Thanks for the article, this must be so delicious! Prefer to use unsalted butter.


----------



## Fivej (Apr 4, 2016)

My first attempt was an epic fail. Turned into a rock. Will give it another shot and take it off the heat 5 degrees earlier. J


----------



## JWPalmer (May 1, 2017)

J, mine stayed a bit on the too soft side. Had to keep it refrigerated or it kinda melted. I need to bump up about the same 5°


----------



## Fivej (Apr 4, 2016)

Well JW, I told the truth, but not the whole truth. Actually, my first batch was too soft. It never did get anywhere near solid even after sitting in the garage for a night.
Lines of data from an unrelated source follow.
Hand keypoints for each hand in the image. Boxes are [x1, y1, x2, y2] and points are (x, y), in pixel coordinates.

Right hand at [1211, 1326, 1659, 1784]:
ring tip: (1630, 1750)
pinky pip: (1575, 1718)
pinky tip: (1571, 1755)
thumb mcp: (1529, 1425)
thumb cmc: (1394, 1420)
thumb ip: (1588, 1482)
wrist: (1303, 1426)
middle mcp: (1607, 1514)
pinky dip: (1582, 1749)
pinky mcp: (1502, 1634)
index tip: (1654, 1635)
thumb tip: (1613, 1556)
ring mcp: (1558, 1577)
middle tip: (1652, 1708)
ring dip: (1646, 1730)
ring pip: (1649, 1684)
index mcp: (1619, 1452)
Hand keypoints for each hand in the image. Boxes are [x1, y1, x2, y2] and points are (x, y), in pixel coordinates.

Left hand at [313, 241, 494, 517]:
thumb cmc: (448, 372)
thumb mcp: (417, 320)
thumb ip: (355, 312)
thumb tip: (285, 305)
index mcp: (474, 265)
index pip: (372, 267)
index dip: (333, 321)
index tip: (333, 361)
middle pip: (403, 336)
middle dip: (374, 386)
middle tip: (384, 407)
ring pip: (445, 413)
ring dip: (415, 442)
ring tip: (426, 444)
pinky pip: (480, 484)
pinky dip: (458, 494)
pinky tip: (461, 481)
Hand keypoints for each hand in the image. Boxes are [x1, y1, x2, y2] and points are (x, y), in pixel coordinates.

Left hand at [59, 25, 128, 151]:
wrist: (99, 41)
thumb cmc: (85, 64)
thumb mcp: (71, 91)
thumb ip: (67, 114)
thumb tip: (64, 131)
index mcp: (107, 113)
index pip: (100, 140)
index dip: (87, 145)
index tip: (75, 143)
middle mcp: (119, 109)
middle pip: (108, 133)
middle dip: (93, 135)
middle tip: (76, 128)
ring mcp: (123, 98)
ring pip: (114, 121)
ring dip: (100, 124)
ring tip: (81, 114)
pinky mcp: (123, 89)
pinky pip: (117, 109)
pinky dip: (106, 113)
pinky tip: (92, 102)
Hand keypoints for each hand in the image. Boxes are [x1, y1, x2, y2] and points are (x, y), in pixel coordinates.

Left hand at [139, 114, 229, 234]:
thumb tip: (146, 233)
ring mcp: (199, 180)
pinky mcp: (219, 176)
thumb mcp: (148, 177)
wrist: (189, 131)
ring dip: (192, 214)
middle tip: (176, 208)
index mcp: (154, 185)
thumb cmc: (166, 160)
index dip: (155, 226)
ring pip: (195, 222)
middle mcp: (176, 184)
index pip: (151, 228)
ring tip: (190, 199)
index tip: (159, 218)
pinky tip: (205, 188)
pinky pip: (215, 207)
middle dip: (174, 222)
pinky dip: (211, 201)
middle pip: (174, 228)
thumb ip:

But, I removed both batches when thermometer hit 275F. I used honey from 2 different jars and am now wondering if the composition of the honey may make a difference. J


----------



## mgolden (Oct 26, 2011)

One is supposed to temperature check the accuracy of candy thermometer used. There's some trial and adjusting temperature beyond that. Too soft so need to go to a higher temp, too hard and go to a lower temp.

Here's a link

https://www.thespruceeats.com/how-to-test-your-candy-thermometer-520314


----------



## Tim KS (May 9, 2014)

The 3-4 batches that we made were probably a bit softer than store bought caramel, but that's the way we like it. It doesn't stick to my teeth and makes it easier to chew. We added nearly a cup of black walnuts to our last batch too.....oh yumm!!!

Just talking about it makes me hungry for it again......time to crank out another batch or two. :thumbsup:


----------



## JWPalmer (May 1, 2017)

Tim KS said:


> ...time to crank out another batch or two.


I was thinking the same thing.


----------



## Fivej (Apr 4, 2016)

Success! I took mgolden's advice and checked my brand new thermometer. It was 30 degrees off (low)! It doesn't explain my too soft batch, but I used a different one and they came out perfect. Thanks for posting Kamon.


----------



## John Davis (Apr 29, 2014)

30 degrees low would make it turn out soft (undercooked)


----------



## Fivej (Apr 4, 2016)

No, I meant it was reading 30 degrees low meaning that I actually heated to 305 which makes it turn into a brick. J


----------



## Tim KS (May 9, 2014)

Okay, I did it. Made my first batch of 2020 Honey Carmel......with Black Walnuts.

MMMMMMMMM, good!


----------



## Denes (Mar 26, 2020)

cool, i want to try


----------



## hockeyfan_019 (Dec 1, 2019)

Too bad somebody can't figure out how to post something we can taste, not just view!


----------



## Beeautiful Stranger (Jan 10, 2021)

Tennessee's Bees LLC said:


> Hey everyone here is Laurel's honey caramel recipe. We primarily make it for friends and family around Christmas. They can be mixed with a host of things or warmed and dribbled over apple slices.
> 
> 
> 
> ...



Definitely trying this one!


----------



## Stephanie30 (Feb 3, 2021)

Liquid gold  I like it! Thanks a lot for sharing!


----------